Si los humanos fuéramos más humanos

Por Francisco Luciano

Desde sus inicios, el cine ha tejido fantasías que capturan nuestros miedos más profundos. En las películas de monstruos y extraterrestres, se nos presentan criaturas grotescas, seres diabólicos con un solo propósito: aniquilar a la humanidad. Godzilla arrasa ciudades, aliens invaden con tecnología letal, y bestias sobrenaturales acechan en la oscuridad. Estas historias, creadas y recreadas por la industria cinematográfica, alimentan una narrativa de terror donde el mal es externo, ajeno, inhumano. Sin embargo, al apagar la pantalla y mirar el mundo real, surge una pregunta inquietante: ¿son estas criaturas ficticias los verdaderos monstruos, o son un reflejo de la crueldad que habita en nosotros?

La naturaleza, a menudo retratada como salvaje y despiadada, nos ofrece una lección sorprendente. Entre los animales, incluso los más feroces, es raro ver al macho atacar a la hembra de su especie.
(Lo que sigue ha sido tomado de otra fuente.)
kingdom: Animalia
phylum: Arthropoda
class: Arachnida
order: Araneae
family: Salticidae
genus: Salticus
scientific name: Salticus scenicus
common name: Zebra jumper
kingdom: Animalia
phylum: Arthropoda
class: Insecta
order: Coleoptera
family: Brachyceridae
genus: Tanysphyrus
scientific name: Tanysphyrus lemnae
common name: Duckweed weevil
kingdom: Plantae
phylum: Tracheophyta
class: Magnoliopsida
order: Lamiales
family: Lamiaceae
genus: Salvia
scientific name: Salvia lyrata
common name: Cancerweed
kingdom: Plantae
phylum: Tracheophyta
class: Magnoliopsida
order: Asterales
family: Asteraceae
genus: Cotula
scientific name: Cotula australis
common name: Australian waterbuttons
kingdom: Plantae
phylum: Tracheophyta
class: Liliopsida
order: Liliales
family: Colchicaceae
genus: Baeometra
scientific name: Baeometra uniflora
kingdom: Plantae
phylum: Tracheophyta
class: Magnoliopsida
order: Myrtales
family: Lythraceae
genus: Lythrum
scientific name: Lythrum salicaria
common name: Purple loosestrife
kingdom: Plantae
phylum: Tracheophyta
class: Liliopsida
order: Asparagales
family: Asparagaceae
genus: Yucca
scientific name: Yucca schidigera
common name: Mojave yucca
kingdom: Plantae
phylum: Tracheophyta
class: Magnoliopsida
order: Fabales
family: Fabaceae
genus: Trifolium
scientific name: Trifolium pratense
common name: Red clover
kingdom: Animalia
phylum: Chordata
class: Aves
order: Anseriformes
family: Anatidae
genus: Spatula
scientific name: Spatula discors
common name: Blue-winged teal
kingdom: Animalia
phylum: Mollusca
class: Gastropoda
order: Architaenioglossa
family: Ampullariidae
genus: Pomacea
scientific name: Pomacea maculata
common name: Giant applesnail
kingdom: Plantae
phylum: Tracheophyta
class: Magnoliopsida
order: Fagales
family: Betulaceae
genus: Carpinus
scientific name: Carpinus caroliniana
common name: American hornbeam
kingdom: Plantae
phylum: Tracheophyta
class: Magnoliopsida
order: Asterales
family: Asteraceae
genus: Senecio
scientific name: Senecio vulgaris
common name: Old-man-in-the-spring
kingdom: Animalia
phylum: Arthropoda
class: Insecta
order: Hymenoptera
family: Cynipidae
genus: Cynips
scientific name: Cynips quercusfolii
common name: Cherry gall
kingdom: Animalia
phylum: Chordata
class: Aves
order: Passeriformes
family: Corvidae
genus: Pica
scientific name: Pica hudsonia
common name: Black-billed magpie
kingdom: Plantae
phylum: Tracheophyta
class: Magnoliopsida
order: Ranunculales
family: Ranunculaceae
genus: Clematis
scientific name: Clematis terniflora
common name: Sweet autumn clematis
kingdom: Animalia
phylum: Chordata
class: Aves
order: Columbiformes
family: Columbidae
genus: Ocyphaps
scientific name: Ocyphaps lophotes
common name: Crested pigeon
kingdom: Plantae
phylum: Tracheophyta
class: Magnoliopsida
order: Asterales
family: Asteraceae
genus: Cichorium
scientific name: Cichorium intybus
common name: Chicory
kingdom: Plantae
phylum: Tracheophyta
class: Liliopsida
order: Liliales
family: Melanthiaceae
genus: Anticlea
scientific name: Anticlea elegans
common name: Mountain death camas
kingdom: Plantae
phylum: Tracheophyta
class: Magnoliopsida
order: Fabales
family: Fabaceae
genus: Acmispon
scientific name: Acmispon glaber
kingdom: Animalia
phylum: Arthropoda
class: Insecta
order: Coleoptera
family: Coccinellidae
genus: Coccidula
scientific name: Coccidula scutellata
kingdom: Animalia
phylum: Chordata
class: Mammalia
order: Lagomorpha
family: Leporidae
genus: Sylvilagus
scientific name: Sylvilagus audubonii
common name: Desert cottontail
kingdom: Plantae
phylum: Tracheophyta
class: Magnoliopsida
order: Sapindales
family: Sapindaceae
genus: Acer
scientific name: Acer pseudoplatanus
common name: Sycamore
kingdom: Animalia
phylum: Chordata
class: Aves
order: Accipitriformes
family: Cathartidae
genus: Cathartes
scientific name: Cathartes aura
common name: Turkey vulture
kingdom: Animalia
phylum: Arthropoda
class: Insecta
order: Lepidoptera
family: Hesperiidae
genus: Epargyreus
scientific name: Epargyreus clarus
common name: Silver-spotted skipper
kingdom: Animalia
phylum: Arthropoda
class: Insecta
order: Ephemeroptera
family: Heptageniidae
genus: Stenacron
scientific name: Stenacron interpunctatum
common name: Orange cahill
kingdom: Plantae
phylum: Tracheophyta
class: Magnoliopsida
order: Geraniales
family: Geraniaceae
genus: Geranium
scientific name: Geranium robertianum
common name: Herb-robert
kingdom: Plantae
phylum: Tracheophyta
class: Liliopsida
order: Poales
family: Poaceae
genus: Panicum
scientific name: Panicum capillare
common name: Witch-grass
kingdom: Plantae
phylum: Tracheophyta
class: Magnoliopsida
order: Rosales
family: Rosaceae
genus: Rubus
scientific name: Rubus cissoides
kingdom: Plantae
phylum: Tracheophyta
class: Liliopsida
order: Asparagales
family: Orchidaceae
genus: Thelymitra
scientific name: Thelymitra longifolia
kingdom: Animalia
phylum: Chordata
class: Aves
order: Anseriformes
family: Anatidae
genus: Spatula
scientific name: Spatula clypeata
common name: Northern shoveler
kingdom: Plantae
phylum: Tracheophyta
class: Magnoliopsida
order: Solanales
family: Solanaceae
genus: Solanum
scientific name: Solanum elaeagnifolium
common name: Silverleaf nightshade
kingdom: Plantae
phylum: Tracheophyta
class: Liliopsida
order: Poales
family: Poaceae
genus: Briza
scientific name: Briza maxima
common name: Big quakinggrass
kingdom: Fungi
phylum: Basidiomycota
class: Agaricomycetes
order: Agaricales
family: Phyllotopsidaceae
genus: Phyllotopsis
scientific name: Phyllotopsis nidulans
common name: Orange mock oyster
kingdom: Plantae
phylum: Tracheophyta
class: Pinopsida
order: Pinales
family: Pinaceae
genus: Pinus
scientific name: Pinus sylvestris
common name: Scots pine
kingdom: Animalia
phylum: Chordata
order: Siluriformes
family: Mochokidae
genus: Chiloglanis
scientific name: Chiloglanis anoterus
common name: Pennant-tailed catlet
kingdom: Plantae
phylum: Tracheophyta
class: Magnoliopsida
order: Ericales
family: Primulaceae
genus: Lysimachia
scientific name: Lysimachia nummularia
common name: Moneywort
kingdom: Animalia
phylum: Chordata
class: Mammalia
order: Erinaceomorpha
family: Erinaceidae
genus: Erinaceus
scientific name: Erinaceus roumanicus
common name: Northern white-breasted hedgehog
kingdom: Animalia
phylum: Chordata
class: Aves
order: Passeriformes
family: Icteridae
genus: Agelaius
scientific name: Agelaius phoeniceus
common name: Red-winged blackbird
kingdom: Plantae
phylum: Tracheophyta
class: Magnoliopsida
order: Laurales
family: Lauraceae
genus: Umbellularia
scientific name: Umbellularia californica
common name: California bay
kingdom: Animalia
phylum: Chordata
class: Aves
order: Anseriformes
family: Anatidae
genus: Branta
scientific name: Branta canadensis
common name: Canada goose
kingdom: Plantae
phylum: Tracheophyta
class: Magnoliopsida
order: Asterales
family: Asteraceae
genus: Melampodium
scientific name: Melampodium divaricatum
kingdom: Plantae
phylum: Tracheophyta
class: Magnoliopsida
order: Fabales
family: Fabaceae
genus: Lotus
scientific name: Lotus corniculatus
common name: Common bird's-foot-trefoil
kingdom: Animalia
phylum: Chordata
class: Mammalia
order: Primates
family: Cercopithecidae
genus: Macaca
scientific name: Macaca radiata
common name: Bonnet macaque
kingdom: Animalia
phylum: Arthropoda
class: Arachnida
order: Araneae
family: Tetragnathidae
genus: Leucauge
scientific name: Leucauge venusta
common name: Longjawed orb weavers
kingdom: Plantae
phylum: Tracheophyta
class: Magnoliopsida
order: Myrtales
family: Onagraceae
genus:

Los leones protegen a su manada, los lobos cazan en comunidad, y hasta las criaturas más temidas actúan con un instinto que preserva la armonía de su entorno. En contraste, entre los humanos, la violencia de género es una práctica dolorosamente común. Los titulares de noticias y las estadísticas globales revelan un patrón de maltrato, opresión y abuso que no encuentra paralelo en el reino animal. Si las bestias salvajes no se destruyen entre sí con tal saña, ¿qué nos dice esto sobre nuestra propia humanidad?

La historia humana está marcada por una capacidad única para infligir sufrimiento a nuestros semejantes. Hemos construido armas de destrucción masiva, desde las bombas que devastaron Hiroshima y Nagasaki hasta los arsenales nucleares que aún amenazan la existencia global. En nombre del lucro, el poder o el control, hemos desatado guerras que siembran dolor, muerte y desolación. La rivalidad entre naciones, como la tensión entre Israel e Irán, o la instigación de potencias como Estados Unidos, alimentada por la lucrativa industria de las armas, perpetúa un ciclo de violencia que parece ignorar las súplicas de paz y armonía que todas las religiones proclaman. Los dioses a los que rezamos, que hablan de amor y fraternidad, parecen silenciados por el rugido de los cañones y los intereses geopolíticos.

Las criaturas del cine, con sus colmillos y garras, son invenciones que nos permiten externalizar nuestros temores. Nos dan un enemigo tangible contra el que luchar, una amenaza que podemos derrotar con héroes y finales felices. Pero en la realidad, el verdadero monstruo no viene de otro planeta ni emerge de las profundidades. Somos nosotros mismos, capaces de actos de crueldad que ninguna criatura ficticia podría igualar. Las bombas que lanzamos, las guerras que financiamos, y la indiferencia ante el sufrimiento de nuestros congéneres son el espejo donde se refleja nuestra propia inhumanidad.

Entonces, ¿qué son los monstruos del cine? Tal vez no sean solo fantasías para entretenernos, sino proyecciones de nuestra conciencia colectiva. En cada alienígena destructor, en cada bestia devastadora, vemos un destello de nuestra propia capacidad para destruir. La industria cinematográfica no inventa estos horrores; los toma de nosotros, los moldea y nos los devuelve en forma de ficción. Pero mientras nos estremecemos en la sala de cine, el mundo real nos confronta con una verdad inescapable: el monstruo más aterrador no está en la pantalla, sino en el reflejo de nuestras acciones.

Si tan solo fuéramos capaces de ver en el dolor de los demás, nuestro propio dolor, el mundo fuera más seguro y los humanos fuéramos más humanos con los demás humanos.